Les données ESG soulignent l'urgence d'intégrer l'analyse d'impact dans les investissements
Malgré l'évolution significative de la réglementation et l'augmentation des flux financiers, comme l'indique la croissance des actifs, bon nombre des défis environnementaux et sociaux critiques auxquels le monde est confronté sont devenus encore plus aigus et ont conduit à l'émergence de risques systémiques. La pratique la plus courante en matière d'investissement durable (IS), à savoir l'intégration des facteurs environnementaux, sociaux et de gouvernance (ESG), a été définie par le CFA Institute comme "l'inclusion explicite et systématique des facteurs environnementaux, sociaux et de gouvernance dans l'analyse et les décisions d'investissement".
Cependant, la manière dont elle est pratiquée a été jugée insuffisante pour apporter des réponses de la bonne ampleur aux problèmes en jeu. Il existe de nombreux problèmes systémiques interdépendants que la communauté mondiale est loin de résoudre - le changement climatique et l'inégalité des richesses n'en sont que deux exemples.
En ce qui concerne le changement climatique, le réchauffement d'origine humaine a atteint environ 1 degré au-dessus des niveaux préindustriels en 2017, augmentant de 0,2 degré par décennie. Une réduction annuelle de plus de 7 % des émissions de gaz à effet de serre (GES) est nécessaire pour rester dans la trajectoire de 1,5 degré, fixée par le Groupe d'experts intergouvernemental sur l'évolution du climat (GIEC) comme limite supérieure pour prévenir les pires impacts du changement climatique. Cependant, les émissions mondiales de gaz à effet de serre (GES) ont augmenté de 1,5 % par an au cours de la dernière décennie (2010-2020). Il est important de noter que, selon le GIEC, les options d'atténuation et d'adaptation compatibles avec une trajectoire de 1,5 degré sont associées à de multiples synergies entre les ODD.
En ce qui concerne l'inégalité des revenus, les États-Unis ont vu le revenu moyen des ménages du cinquième supérieur par rapport à celui du cinquième inférieur passer de 10,3 en 1975 à 16,6 fois en 2019. Plus important encore, l'inégalité de la richesse financière - qui affecte l'inégalité des revenus par le biais des revenus du capital générés par la richesse - est plus nette que l'écart de revenu et augmente plus rapidement.

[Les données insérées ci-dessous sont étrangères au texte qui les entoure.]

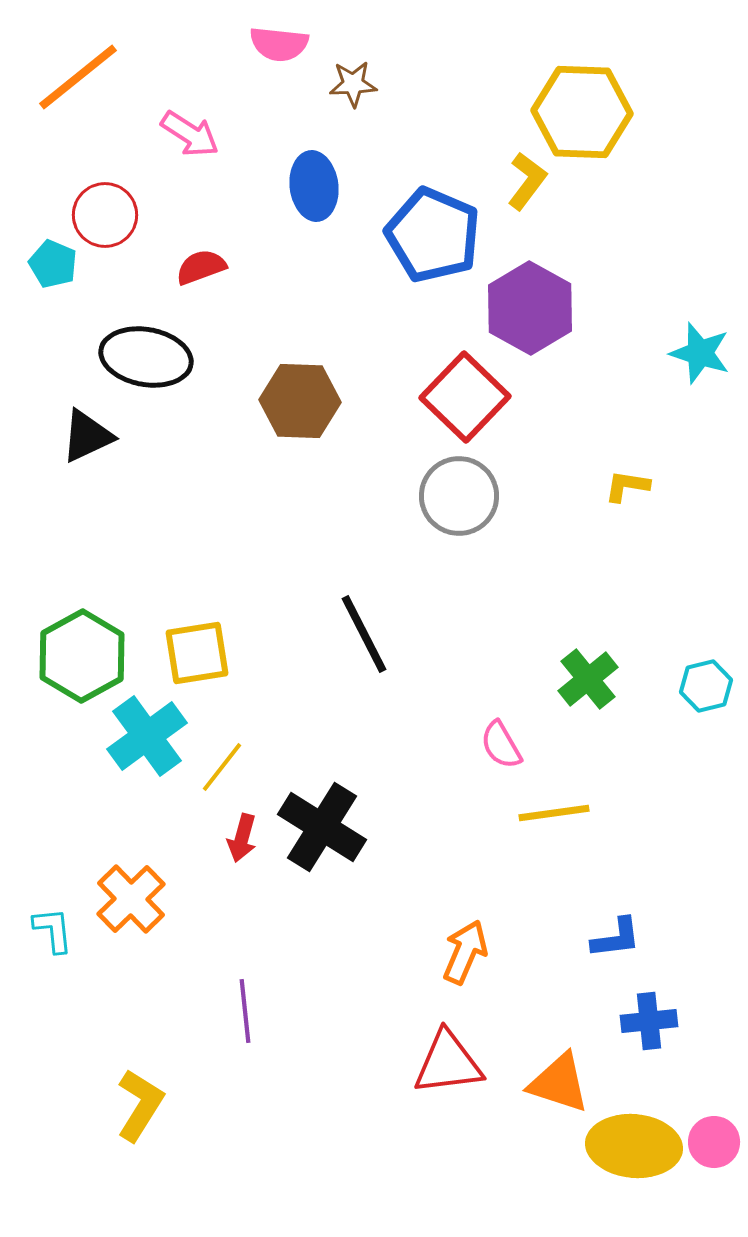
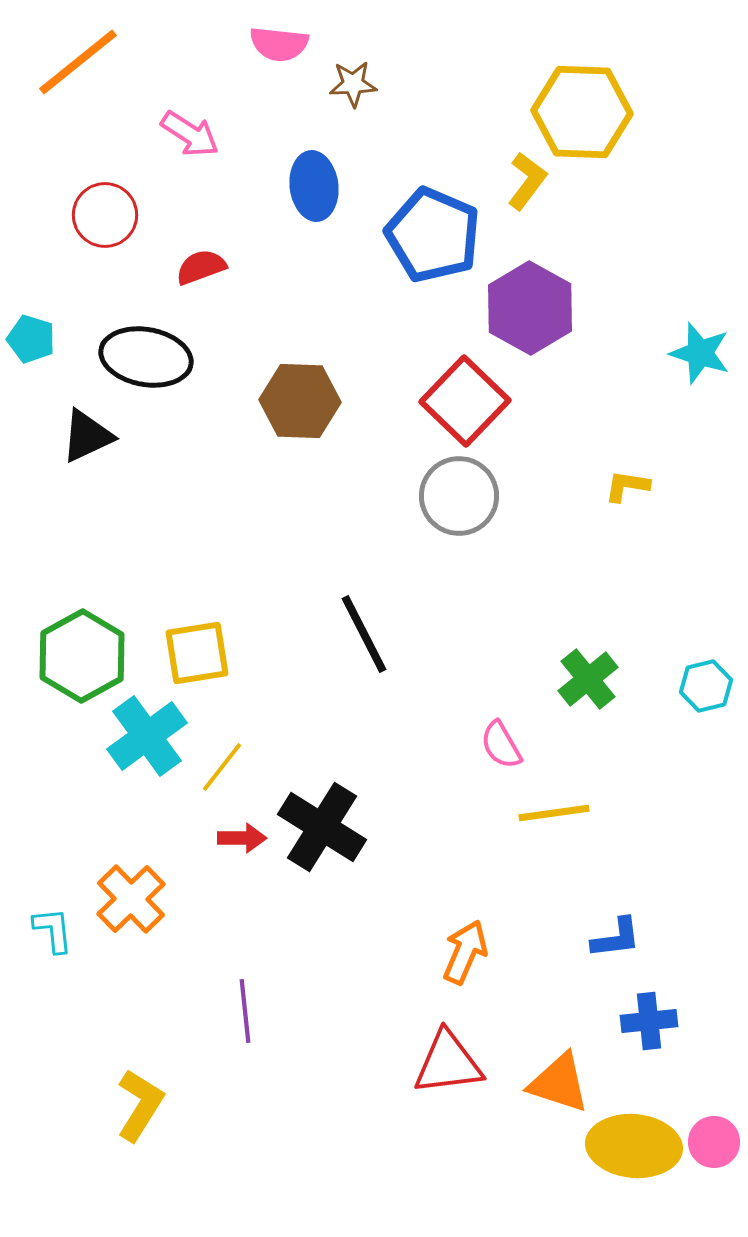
orange line at (78, 77): moved 15 px up
cyan pentagon at (53, 264): moved 22 px left, 75 px down; rotated 6 degrees counterclockwise
red square at (465, 397): moved 4 px down
red arrow at (242, 838): rotated 105 degrees counterclockwise
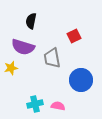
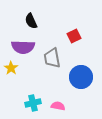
black semicircle: rotated 35 degrees counterclockwise
purple semicircle: rotated 15 degrees counterclockwise
yellow star: rotated 24 degrees counterclockwise
blue circle: moved 3 px up
cyan cross: moved 2 px left, 1 px up
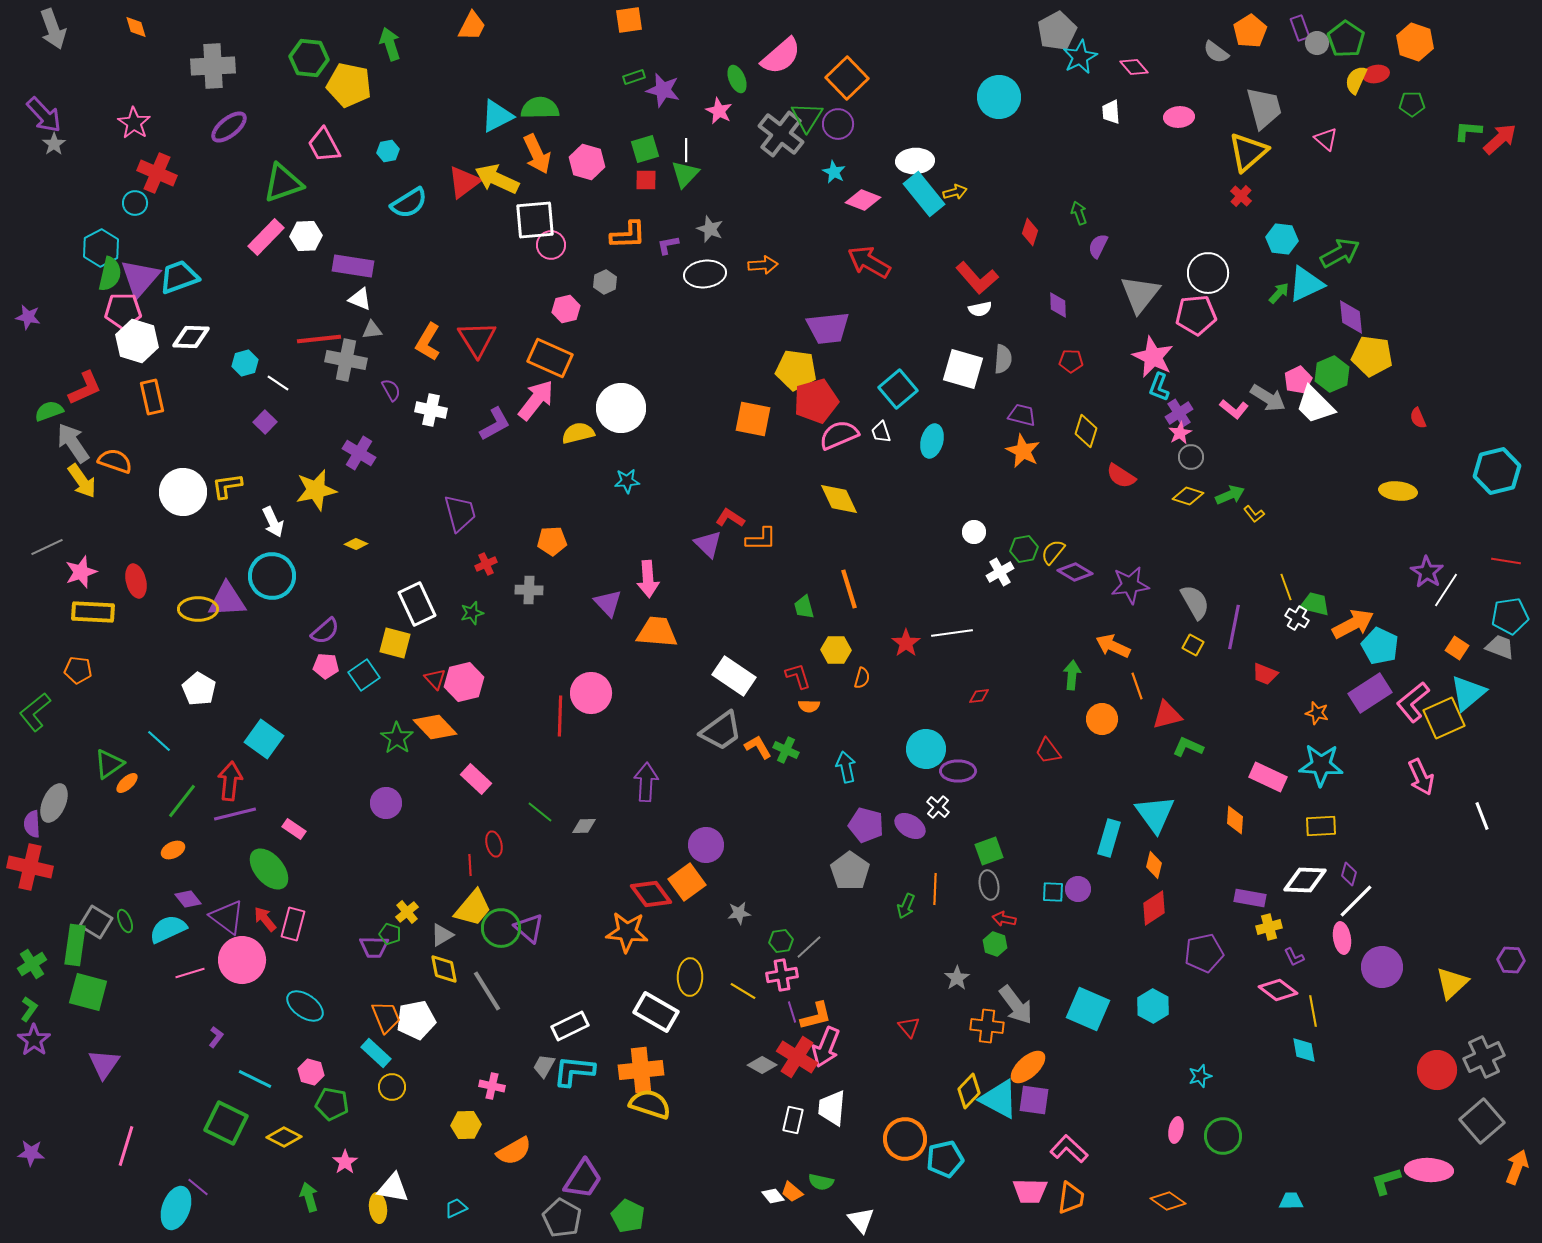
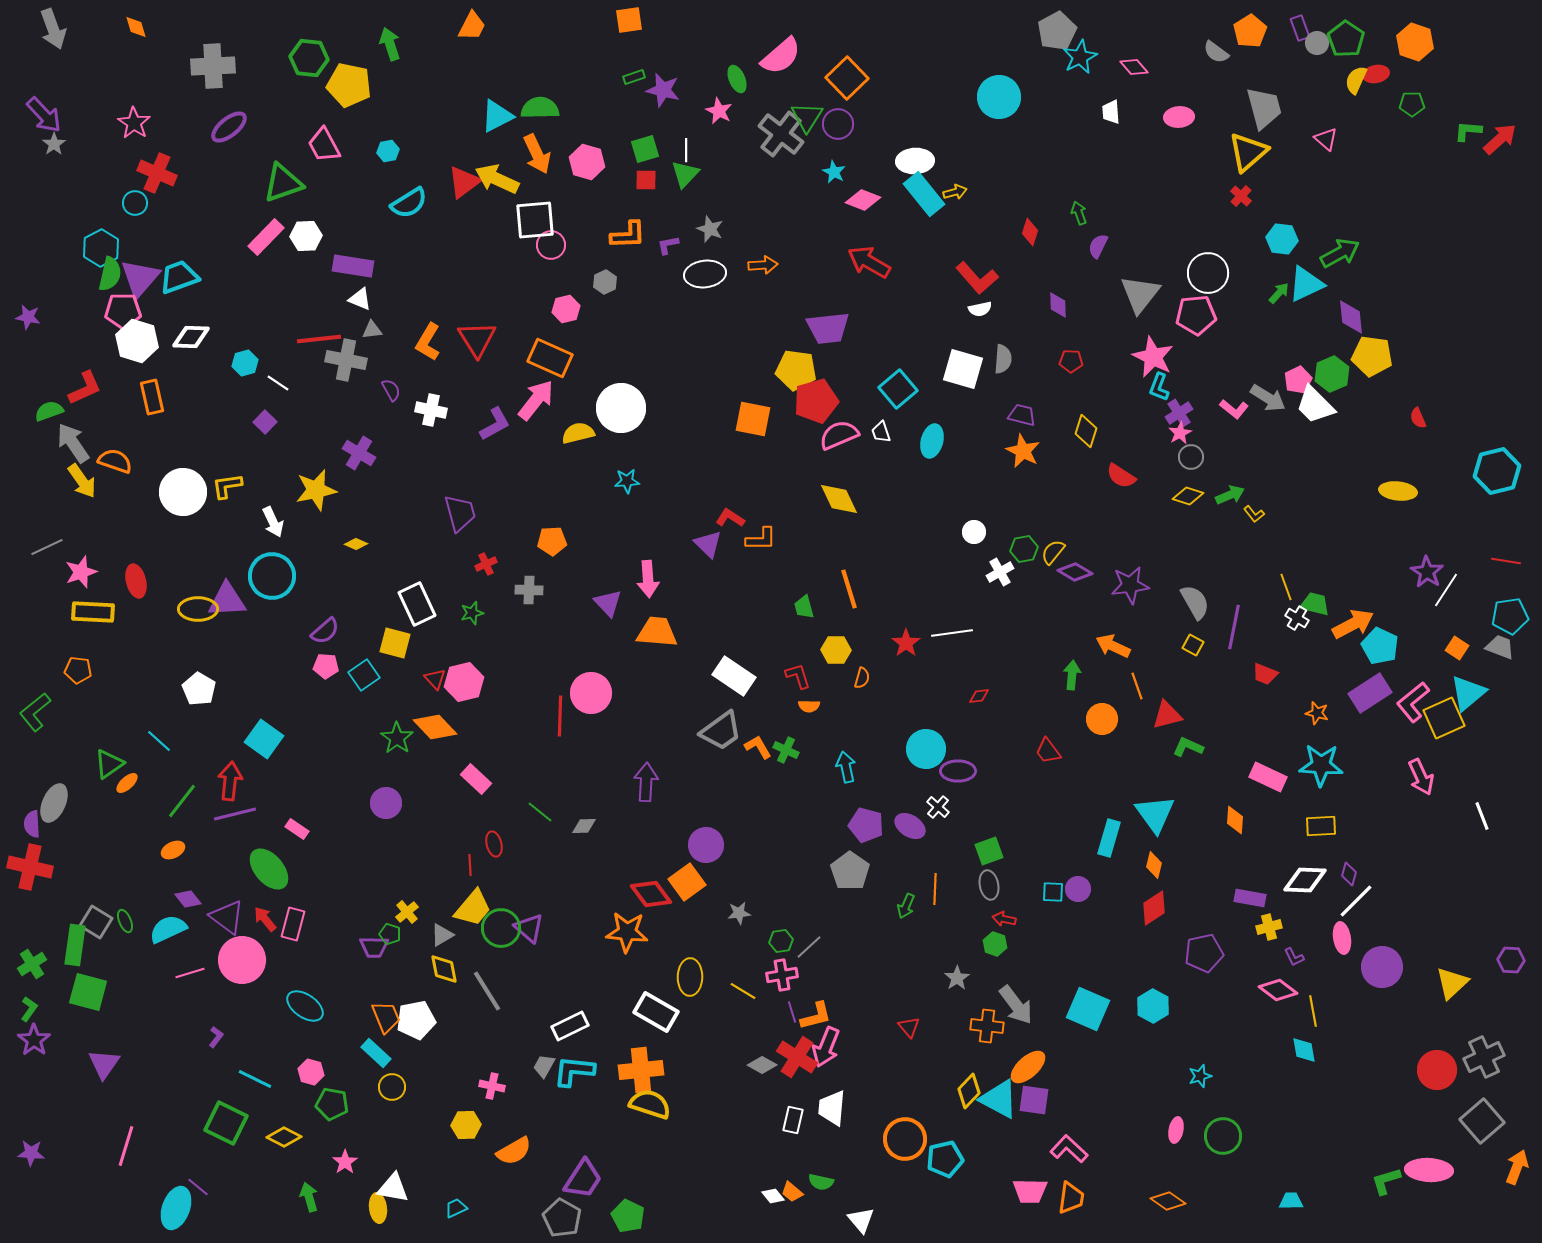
pink rectangle at (294, 829): moved 3 px right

En 2017, les trois personnes les plus riches des États-Unis possédaient plus de richesses que la moitié inférieure de la population réunie, tandis que plus de 19 %, avaient une valeur nette nulle ou négative. Même ces chiffres sous-estiment la concentration des richesses, car le recours croissant aux paradis fiscaux off-shore, aux échappatoires fiscales nationales permettant à une grande partie de cette richesse de ne pas être considérée comme un "revenu imposable" à moins que les actifs ne soient vendus et les gains réalisés, et aux fiducies légales a permis de dissimuler les actifs plus que jamais auparavant. Un schéma similaire se répète en Europe, bien que moins prononcé.
Ces exemples ne sont qu'une petite illustration de la raison pour laquelle les investisseurs doivent désormais prendre en compte ce que l'on appelle ailleurs la "double matérialité" - à savoir l'impact financier des questions de durabilité sur les performances financières d'une entreprise, ainsi que l'impact de l'entreprise sur la société et l'environnement (au-delà de l'impact sur l'entreprise elle-même) à travers ses opérations, ses produits et ses services. Alors que le marché de l'investissement durable arrive à maturité, les institutions financières vont au-delà des risques et des opportunités pour se concentrer sur les résultats concrets de leurs investissements.